The three IRFs displayed distinctly different patterns. Roof connection IRF was directly reflects the input rainfall in terms of flow duration and the runoff pattern. The leaky lateral IRF showed a delayed and dampened flow pattern as percolation through porous media being the major flow pattern. The sump pump IRF fell between the roof IRF and the leaky lateral IRF. The sump pump flow path also involves a flow through porous media but it is “faster” than the leaky lateral flow path as the travel distance of surface water in the sump pump model was shorter than that of the leaky lateral model and the medium has a larger hydraulic conductivity. The shapes of the three IRFs were easily distinguishable from one another which in turn made them suitable as RDII hydrograph building blocks.
The IRF method was further compared to one of the most widely used I&I estimation methods, SWMM RTK method. The RTK method uses a simple curve fitting approach of three triangular hydrographs that represent fast, medium, and slow I&I sources. Because of its flexibility and ability to manipulate any hydrographs, the model tends to provide a decent calibration result. However, the RTK method has many local optimal solutions as nine calibratable coefficients are not independent from each other. While RTK method displayed better model fitness than the IRF method, the model performance became reduced in the validation period which might be an evidence of its lack of robustness as the physical processes are not reflected in the modeling.

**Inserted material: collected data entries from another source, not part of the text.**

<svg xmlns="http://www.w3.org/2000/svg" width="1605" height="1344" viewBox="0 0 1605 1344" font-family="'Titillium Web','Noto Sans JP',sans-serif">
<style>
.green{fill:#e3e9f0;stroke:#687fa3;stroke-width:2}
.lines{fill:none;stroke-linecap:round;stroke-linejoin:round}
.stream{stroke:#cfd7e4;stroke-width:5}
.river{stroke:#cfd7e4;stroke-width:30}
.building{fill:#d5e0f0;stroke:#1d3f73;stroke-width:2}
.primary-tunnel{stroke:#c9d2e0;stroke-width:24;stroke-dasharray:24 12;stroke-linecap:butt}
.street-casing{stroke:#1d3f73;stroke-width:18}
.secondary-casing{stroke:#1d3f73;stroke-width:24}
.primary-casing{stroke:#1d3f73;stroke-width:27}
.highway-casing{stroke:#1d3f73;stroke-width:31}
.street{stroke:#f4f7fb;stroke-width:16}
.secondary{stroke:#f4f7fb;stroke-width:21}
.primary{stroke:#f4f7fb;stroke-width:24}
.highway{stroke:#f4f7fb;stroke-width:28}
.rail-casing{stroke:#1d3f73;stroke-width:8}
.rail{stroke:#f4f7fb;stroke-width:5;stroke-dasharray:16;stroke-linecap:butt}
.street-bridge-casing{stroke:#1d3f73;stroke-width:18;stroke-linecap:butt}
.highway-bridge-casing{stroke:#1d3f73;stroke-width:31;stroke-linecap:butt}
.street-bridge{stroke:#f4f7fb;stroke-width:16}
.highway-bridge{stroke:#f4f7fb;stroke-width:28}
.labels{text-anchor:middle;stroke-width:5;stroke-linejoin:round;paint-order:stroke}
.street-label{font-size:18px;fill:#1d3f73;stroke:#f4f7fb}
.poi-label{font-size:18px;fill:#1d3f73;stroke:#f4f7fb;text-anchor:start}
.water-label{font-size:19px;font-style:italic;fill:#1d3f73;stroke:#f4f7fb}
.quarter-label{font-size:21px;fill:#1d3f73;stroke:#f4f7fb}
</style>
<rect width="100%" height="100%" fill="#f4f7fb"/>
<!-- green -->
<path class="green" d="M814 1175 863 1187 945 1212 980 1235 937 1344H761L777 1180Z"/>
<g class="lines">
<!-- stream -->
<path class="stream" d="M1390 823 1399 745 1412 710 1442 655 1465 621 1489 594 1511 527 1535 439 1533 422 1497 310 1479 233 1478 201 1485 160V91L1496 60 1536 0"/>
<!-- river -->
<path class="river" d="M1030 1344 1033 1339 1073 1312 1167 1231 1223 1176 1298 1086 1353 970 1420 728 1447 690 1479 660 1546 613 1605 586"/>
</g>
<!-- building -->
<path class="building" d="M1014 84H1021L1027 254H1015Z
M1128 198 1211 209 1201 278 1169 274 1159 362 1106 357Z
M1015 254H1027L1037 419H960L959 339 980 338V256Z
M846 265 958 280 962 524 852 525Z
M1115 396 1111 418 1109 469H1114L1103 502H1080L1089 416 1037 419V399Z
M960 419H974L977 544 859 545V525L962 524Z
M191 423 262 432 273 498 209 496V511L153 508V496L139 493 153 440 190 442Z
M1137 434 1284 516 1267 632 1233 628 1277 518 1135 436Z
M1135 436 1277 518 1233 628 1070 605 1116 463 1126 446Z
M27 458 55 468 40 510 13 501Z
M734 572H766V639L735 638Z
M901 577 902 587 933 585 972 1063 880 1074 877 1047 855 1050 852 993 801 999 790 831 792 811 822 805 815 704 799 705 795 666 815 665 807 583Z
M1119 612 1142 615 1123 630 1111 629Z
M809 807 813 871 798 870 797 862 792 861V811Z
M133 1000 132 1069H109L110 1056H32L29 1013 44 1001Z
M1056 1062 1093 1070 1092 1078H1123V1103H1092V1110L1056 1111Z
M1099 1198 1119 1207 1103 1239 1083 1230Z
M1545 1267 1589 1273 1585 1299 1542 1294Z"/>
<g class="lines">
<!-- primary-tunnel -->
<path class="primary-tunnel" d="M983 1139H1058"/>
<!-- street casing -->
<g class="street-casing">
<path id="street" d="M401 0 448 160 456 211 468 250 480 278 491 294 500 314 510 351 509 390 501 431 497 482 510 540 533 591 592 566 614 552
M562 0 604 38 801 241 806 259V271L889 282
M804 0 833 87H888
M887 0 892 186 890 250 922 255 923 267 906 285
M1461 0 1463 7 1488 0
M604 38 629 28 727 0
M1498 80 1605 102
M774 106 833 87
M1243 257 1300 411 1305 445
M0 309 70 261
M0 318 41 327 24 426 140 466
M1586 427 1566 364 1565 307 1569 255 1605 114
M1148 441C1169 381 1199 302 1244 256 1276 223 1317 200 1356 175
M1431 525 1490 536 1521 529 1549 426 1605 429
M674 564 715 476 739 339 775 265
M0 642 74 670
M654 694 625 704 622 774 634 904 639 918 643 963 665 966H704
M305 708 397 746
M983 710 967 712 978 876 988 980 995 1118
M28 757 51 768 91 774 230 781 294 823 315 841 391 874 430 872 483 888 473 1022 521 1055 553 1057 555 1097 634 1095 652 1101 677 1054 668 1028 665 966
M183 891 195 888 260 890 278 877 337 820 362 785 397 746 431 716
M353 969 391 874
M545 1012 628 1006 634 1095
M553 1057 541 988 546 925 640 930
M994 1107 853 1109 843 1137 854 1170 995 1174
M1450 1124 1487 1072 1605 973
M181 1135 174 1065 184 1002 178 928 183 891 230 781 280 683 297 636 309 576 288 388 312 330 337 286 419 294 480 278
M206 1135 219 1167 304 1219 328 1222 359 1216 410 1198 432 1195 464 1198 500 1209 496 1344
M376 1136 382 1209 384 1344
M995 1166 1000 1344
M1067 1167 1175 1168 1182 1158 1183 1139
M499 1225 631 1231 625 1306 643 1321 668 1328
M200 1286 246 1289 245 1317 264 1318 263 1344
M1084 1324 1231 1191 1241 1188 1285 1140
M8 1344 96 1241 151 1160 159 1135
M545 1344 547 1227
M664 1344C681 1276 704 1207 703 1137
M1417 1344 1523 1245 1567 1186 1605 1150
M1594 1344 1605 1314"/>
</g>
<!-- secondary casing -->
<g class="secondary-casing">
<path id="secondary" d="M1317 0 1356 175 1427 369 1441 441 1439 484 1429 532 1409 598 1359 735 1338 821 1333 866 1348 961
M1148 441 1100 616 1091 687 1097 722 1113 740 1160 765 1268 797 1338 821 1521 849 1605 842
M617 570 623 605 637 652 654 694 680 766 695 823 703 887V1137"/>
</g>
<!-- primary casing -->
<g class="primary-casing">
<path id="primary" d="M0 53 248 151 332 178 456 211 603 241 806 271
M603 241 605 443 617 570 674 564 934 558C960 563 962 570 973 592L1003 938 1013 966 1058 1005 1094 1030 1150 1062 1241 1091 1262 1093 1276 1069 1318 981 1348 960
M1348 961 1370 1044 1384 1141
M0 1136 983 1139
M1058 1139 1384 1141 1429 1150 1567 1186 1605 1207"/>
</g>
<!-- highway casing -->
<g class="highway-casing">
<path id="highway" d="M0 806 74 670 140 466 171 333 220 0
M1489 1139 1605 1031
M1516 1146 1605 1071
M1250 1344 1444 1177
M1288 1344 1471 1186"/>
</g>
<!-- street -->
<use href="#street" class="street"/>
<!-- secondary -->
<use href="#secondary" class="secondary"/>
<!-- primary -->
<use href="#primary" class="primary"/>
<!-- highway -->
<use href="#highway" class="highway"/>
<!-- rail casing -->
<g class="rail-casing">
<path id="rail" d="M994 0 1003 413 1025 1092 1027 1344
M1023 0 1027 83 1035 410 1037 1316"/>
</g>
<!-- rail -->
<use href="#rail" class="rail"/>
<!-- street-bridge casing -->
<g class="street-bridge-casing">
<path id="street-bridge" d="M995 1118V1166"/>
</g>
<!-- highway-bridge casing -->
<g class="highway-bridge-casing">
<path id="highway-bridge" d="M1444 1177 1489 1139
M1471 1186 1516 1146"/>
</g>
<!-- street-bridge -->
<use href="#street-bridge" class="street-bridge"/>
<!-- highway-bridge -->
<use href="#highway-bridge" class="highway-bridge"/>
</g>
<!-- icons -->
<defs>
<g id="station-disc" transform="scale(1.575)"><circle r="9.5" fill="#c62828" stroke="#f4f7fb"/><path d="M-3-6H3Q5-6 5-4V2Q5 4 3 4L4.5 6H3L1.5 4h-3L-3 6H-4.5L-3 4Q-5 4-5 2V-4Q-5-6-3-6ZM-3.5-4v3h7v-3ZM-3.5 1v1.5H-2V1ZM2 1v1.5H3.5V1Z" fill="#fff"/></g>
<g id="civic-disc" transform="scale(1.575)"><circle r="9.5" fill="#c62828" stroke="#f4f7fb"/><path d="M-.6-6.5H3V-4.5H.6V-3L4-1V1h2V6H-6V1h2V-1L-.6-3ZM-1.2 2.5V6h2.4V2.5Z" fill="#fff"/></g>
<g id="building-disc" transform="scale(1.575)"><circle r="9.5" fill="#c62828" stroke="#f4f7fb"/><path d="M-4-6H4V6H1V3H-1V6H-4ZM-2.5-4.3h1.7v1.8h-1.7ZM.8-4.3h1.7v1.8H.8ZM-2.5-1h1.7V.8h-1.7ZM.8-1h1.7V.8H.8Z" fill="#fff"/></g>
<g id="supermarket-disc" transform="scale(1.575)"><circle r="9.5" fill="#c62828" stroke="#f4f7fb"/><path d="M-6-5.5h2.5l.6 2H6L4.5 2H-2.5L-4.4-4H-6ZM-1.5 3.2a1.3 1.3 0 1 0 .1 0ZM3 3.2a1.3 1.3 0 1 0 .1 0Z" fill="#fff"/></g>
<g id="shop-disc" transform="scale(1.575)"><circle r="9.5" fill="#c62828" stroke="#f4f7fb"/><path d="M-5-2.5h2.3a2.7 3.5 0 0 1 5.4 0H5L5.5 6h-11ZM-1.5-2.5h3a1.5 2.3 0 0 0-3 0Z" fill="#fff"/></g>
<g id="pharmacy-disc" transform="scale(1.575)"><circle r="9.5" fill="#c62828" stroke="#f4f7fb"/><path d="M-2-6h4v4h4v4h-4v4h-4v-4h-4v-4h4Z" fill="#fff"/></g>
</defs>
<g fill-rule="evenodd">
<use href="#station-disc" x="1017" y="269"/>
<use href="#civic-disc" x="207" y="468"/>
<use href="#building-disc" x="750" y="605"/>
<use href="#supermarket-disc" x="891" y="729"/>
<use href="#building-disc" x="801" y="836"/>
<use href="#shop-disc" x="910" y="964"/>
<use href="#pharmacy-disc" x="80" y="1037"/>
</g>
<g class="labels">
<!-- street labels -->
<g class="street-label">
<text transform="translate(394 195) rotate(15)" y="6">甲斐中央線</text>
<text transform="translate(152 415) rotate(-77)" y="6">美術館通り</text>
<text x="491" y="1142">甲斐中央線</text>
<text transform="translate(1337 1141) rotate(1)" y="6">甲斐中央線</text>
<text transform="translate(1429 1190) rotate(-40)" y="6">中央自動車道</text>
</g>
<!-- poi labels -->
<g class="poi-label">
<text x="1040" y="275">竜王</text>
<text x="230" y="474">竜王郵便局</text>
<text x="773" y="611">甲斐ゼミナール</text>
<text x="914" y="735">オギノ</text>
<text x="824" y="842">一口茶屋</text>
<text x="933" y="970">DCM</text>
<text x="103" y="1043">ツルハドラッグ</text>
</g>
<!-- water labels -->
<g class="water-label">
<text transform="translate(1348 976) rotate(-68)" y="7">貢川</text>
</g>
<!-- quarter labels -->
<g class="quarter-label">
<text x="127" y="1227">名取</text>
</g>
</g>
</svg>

The IRF result showed improved model efficiency in the validation period than the calibration period which might imply the robustness of the modeling approach of using physics-based models.
The results of this study need to be interpreted with caution as it only presents one realization of the method in a specific sewershed. However, application of physics-based modeling in RDII estimation can provide an opportunity to understand the hydrological processes behind the problematic urban drainage issue. By using preconstructed IRFs and scaling them based on rainfall rather than running entire physics-based models every time would save time and energy especially when an evaluation and decision need to be made in timely manner for urban drainage management. In addition, as a result of the IRF approach, relative contributions of three types of RDII sources can be identified. In turn, this study can shed light on defining RDII based on its sources which helps decision makers to better understand the local RDII issues and facilitate a more effective management of a sewer system.